▸ EXERCISE DESCRIPTION: Search the entries below for the word "down", then copy each line in which it is found.

>>>

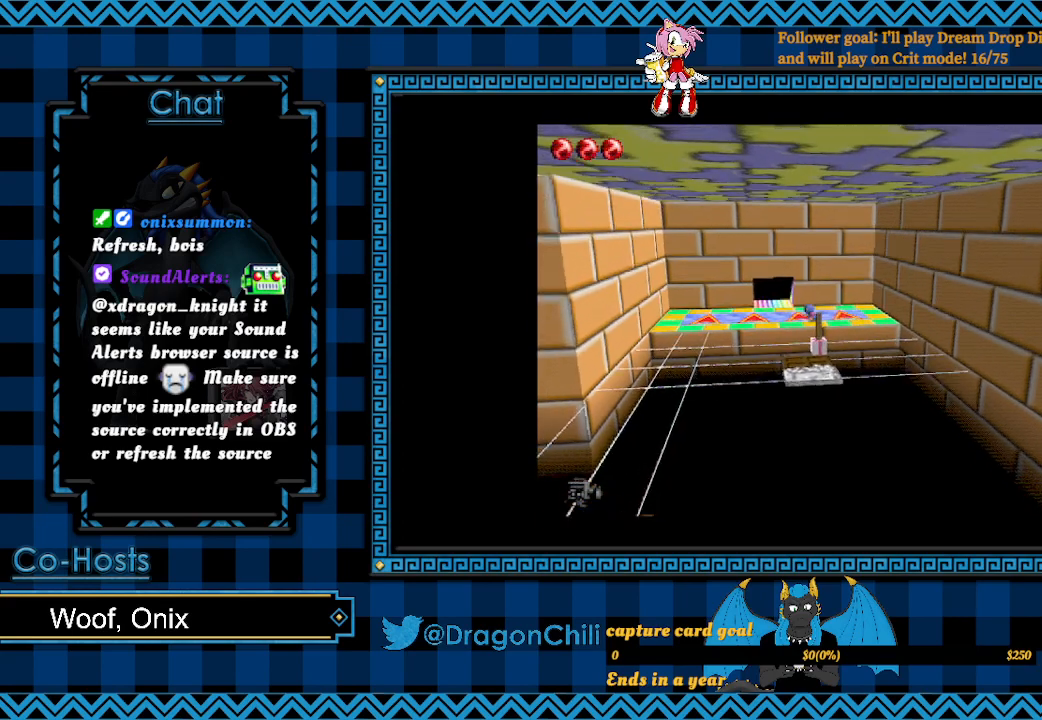
{"buttons": [], "left_stick": "up-left", "right_stick": "center", "events": []}
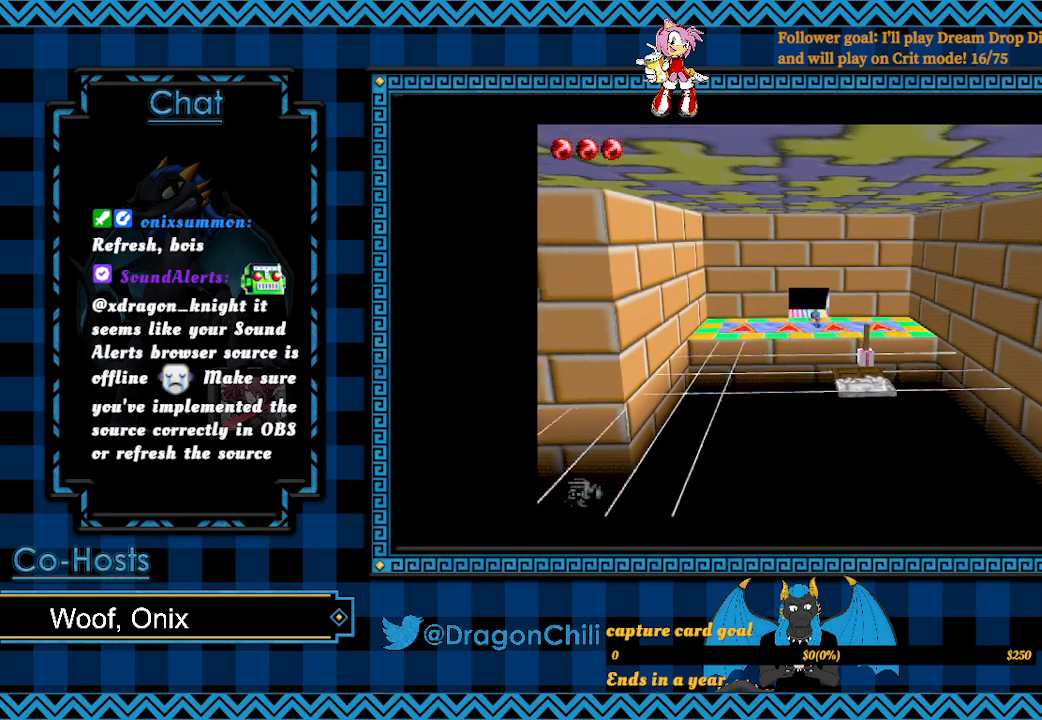
{"buttons": [], "left_stick": "up", "right_stick": "center", "events": [[250, "left_stick", "up"]]}
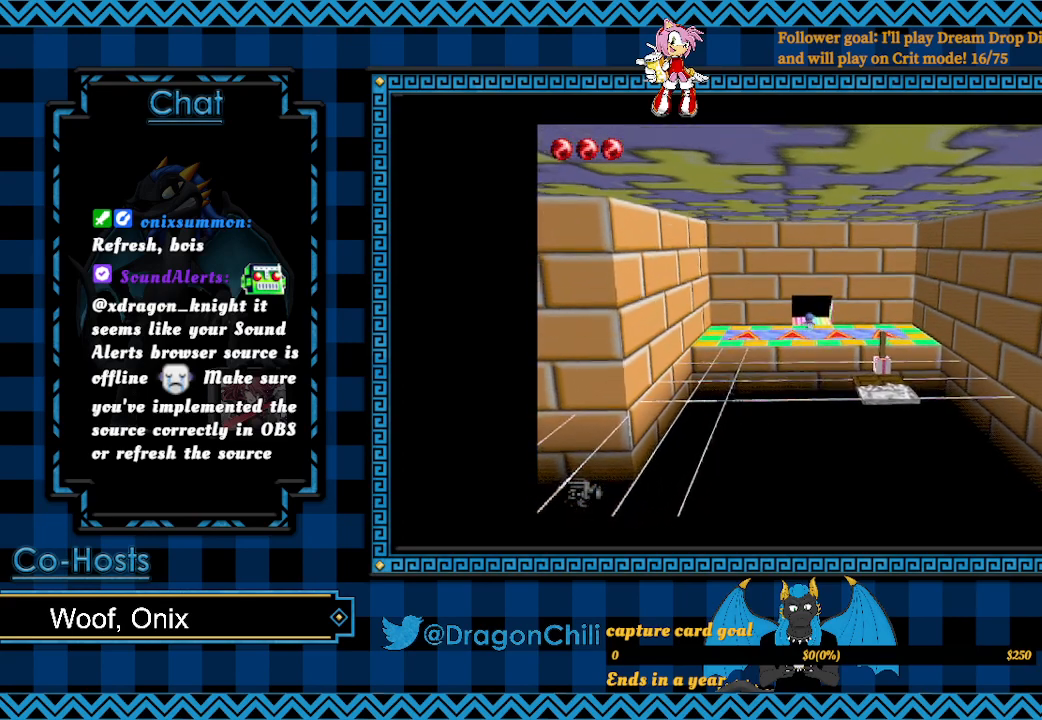
{"buttons": [], "left_stick": "up", "right_stick": "center", "events": []}
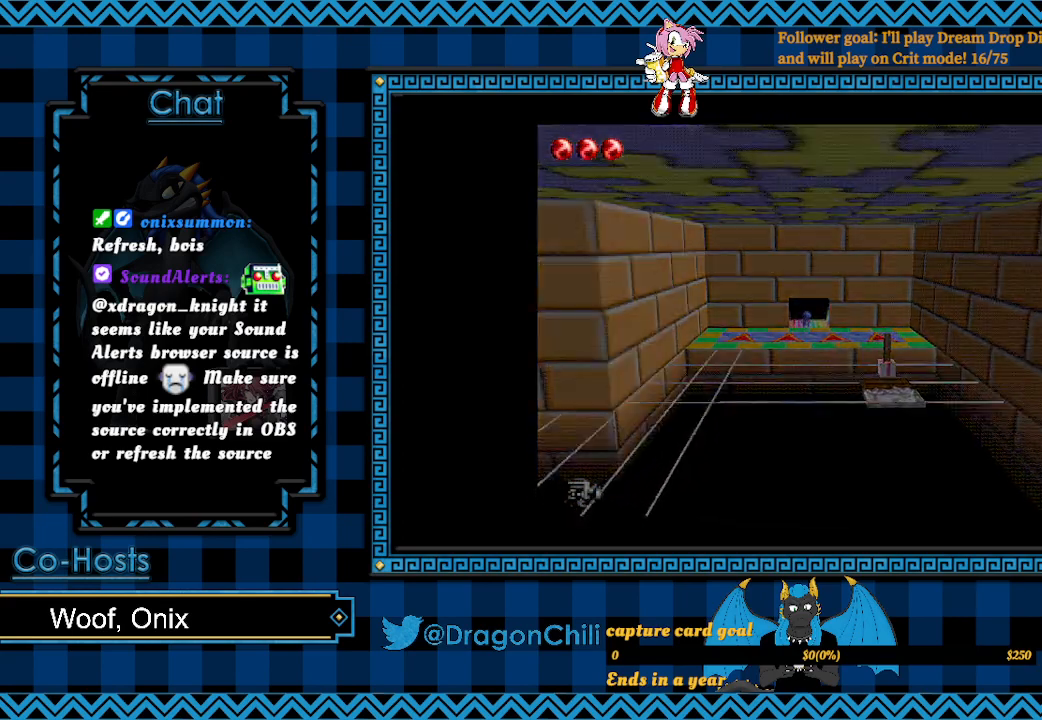
{"buttons": [], "left_stick": "center", "right_stick": "center", "events": [[83, "left_stick", "center"]]}
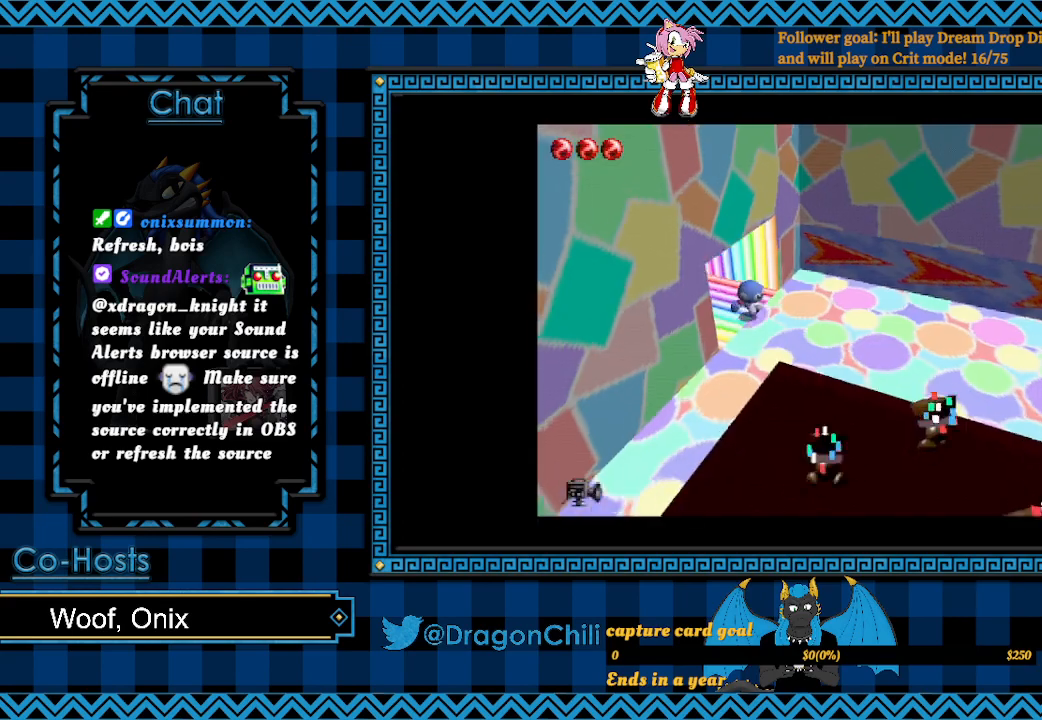
{"buttons": [], "left_stick": "right", "right_stick": "center", "events": [[200, "left_stick", "right"]]}
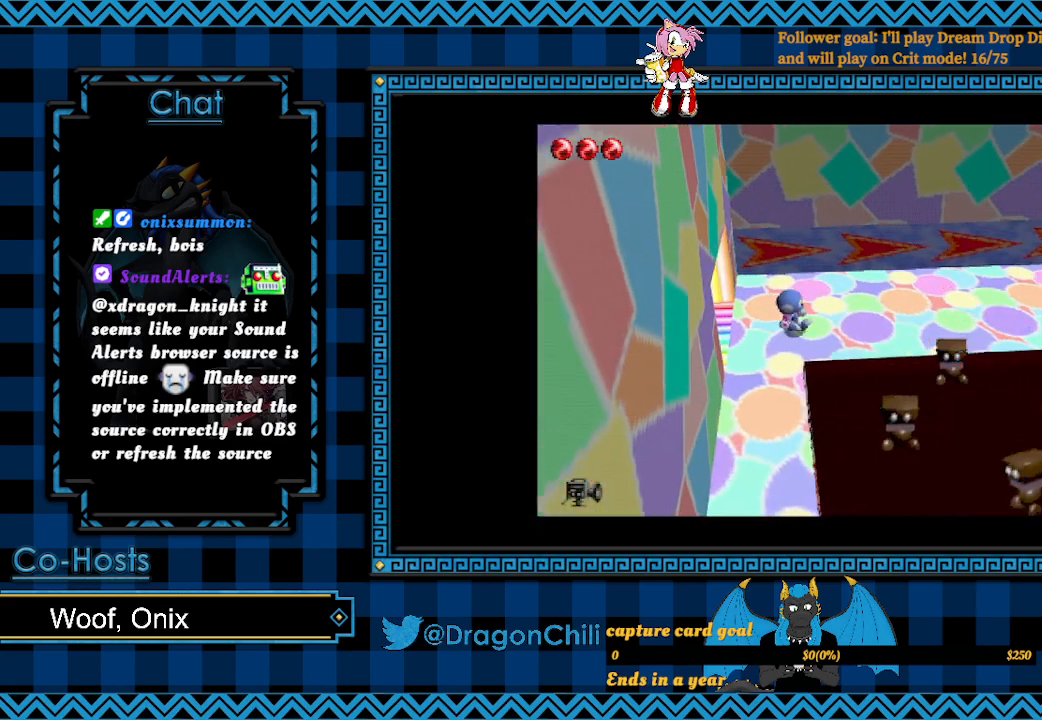
{"buttons": ["SQUARE"], "left_stick": "down-right", "right_stick": "center", "events": [[83, "left_stick", "down-right"], [100, "SQUARE", "down"]]}
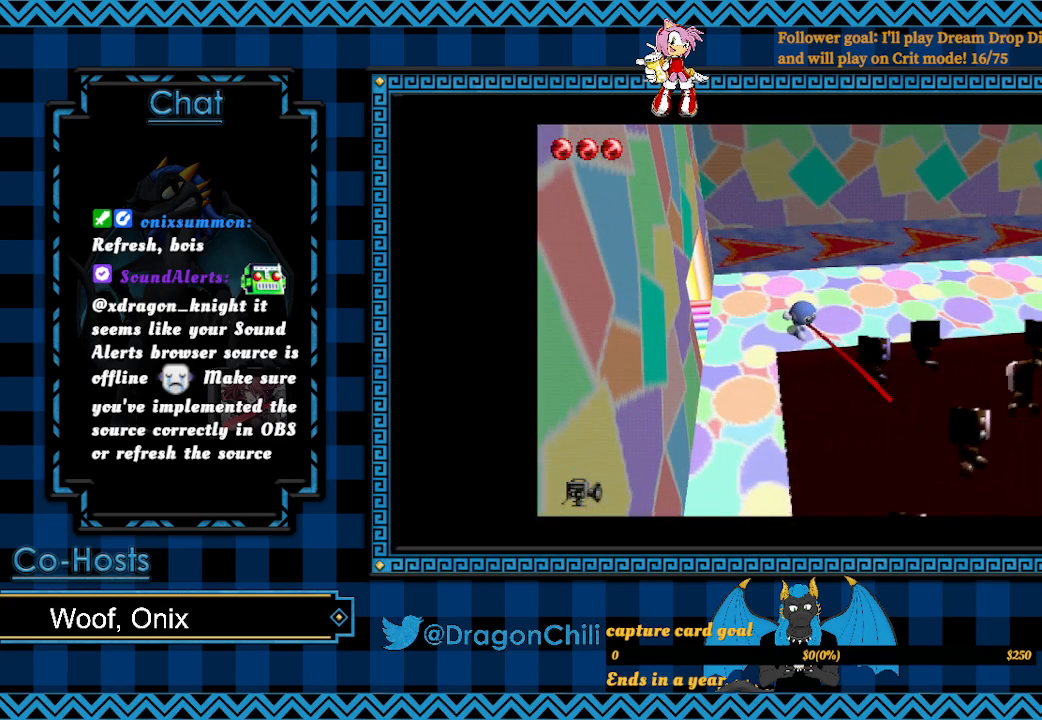
{"buttons": ["SQUARE"], "left_stick": "down-right", "right_stick": "center", "events": [[33, "left_stick", "up-right"], [317, "left_stick", "up-left"], [450, "left_stick", "down-right"]]}
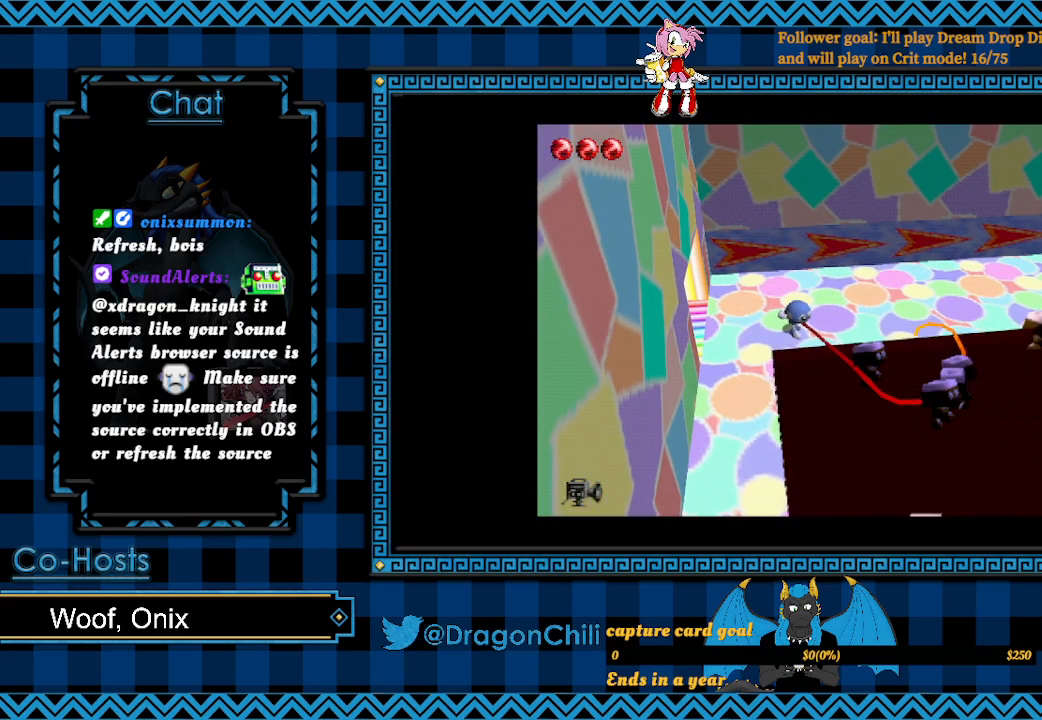
{"buttons": [], "left_stick": "right", "right_stick": "center", "events": [[117, "SQUARE", "up"], [300, "left_stick", "right"]]}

<<<

▸ YOUR RESPONSE:
{"buttons": ["SQUARE"], "left_stick": "down-right", "right_stick": "center", "events": [[83, "left_stick", "down-right"], [100, "SQUARE", "down"]]}
{"buttons": ["SQUARE"], "left_stick": "down-right", "right_stick": "center", "events": [[33, "left_stick", "up-right"], [317, "left_stick", "up-left"], [450, "left_stick", "down-right"]]}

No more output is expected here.